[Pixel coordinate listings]
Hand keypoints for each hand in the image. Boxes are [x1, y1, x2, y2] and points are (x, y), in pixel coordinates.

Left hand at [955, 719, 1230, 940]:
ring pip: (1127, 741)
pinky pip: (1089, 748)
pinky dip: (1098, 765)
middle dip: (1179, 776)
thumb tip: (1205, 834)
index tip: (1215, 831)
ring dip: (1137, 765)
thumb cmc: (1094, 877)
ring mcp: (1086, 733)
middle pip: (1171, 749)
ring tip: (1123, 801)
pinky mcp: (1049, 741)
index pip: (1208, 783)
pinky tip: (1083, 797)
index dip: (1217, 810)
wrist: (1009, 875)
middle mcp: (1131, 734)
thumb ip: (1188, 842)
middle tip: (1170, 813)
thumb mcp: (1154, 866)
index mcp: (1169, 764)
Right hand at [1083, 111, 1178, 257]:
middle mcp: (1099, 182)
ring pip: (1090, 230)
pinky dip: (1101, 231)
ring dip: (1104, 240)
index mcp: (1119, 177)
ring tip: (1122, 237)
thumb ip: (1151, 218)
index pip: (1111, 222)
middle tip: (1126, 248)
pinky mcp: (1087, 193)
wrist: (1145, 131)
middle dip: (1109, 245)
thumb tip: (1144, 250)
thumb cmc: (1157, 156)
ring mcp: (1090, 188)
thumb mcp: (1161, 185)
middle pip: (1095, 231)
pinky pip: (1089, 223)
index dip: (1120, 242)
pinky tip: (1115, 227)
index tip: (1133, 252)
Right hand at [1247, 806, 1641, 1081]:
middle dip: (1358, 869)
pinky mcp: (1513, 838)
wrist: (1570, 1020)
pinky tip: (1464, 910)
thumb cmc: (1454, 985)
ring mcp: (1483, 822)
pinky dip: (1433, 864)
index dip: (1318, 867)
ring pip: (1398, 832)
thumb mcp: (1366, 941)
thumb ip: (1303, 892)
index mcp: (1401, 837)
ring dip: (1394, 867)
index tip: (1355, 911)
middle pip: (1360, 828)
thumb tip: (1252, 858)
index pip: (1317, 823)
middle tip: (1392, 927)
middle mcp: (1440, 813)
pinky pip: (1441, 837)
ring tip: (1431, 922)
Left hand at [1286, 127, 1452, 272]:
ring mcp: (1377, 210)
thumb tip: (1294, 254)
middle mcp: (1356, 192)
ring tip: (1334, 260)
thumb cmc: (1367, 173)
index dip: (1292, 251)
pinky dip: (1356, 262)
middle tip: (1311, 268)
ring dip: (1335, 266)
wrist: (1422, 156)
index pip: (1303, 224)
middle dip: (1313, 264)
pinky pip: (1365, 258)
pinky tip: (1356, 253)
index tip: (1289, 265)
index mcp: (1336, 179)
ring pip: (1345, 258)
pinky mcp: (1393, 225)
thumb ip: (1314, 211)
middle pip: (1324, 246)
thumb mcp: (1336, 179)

==

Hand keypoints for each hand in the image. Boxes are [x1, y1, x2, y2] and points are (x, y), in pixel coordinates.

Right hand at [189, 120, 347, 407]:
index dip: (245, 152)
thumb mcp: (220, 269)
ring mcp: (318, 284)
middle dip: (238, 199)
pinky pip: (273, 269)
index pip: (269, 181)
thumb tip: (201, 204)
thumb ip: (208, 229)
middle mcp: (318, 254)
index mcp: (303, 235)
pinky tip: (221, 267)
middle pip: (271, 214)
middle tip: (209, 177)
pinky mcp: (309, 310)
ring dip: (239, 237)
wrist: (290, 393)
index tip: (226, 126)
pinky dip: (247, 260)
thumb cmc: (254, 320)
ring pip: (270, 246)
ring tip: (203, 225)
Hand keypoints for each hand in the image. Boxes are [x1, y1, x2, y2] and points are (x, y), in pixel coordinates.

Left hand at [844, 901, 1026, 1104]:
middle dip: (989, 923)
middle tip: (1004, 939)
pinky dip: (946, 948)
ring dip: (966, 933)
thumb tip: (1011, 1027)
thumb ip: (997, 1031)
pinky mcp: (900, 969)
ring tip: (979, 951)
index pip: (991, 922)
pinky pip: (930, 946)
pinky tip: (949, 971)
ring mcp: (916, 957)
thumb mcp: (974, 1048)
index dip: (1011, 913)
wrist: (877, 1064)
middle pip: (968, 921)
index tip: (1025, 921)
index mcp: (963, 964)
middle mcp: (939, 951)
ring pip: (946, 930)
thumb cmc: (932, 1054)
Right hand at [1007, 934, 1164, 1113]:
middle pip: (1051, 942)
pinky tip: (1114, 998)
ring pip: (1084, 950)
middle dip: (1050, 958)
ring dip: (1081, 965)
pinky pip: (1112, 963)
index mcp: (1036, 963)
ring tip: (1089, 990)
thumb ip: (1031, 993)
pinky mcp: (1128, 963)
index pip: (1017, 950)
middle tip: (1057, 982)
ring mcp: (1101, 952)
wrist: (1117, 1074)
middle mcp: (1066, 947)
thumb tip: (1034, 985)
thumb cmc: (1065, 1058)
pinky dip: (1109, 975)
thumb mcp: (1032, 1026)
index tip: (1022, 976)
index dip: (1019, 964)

**Required action:** Reproduce the lines of the entries above from the one with "wrist: (1009, 875)" to the one with "pinky tip: (1356, 253)", both included, exactly and without any other line.

**Exercise solution:**
wrist: (1009, 875)
middle mcp: (1131, 734)
thumb ip: (1188, 842)
middle tip: (1170, 813)
thumb mcp: (1154, 866)
index mcp: (1169, 764)
Right hand at [1083, 111, 1178, 257]:
middle mcp: (1099, 182)
ring pip: (1090, 230)
pinky dip: (1101, 231)
ring dip: (1104, 240)
index mcp: (1119, 177)
ring tip: (1122, 237)
thumb ip: (1151, 218)
index pip: (1111, 222)
middle tip: (1126, 248)
pinky mcp: (1087, 193)
wrist: (1145, 131)
middle dip: (1109, 245)
thumb tip: (1144, 250)
thumb cmc: (1157, 156)
ring mcp: (1090, 188)
thumb mcp: (1161, 185)
middle pip: (1095, 231)
pinky pip: (1089, 223)
index dip: (1120, 242)
pinky tip: (1115, 227)
index tip: (1133, 252)
Right hand at [1247, 806, 1641, 1081]:
middle dip: (1358, 869)
pinky mcp: (1513, 838)
wrist: (1570, 1020)
pinky tip: (1464, 910)
thumb cmc: (1454, 985)
ring mcp: (1483, 822)
pinky dip: (1433, 864)
index dip: (1318, 867)
ring pip: (1398, 832)
thumb mcp: (1366, 941)
thumb ip: (1303, 892)
index mcp: (1401, 837)
ring dip: (1394, 867)
index tip: (1355, 911)
middle pip: (1360, 828)
thumb tip: (1252, 858)
index pip: (1317, 823)
middle tip: (1392, 927)
middle mcp: (1440, 813)
pinky pip: (1441, 837)
ring tip: (1431, 922)
Left hand at [1286, 127, 1452, 272]:
ring mcp: (1377, 210)
thumb tip: (1294, 254)
middle mcp: (1356, 192)
ring tip: (1334, 260)
thumb cmc: (1367, 173)
index dip: (1292, 251)
pinky dip: (1356, 262)
middle tip: (1311, 268)
ring dip: (1335, 266)
wrist: (1422, 156)
index pip: (1303, 224)
middle dip: (1313, 264)
pinky pip: (1365, 258)
pinky tip: (1356, 253)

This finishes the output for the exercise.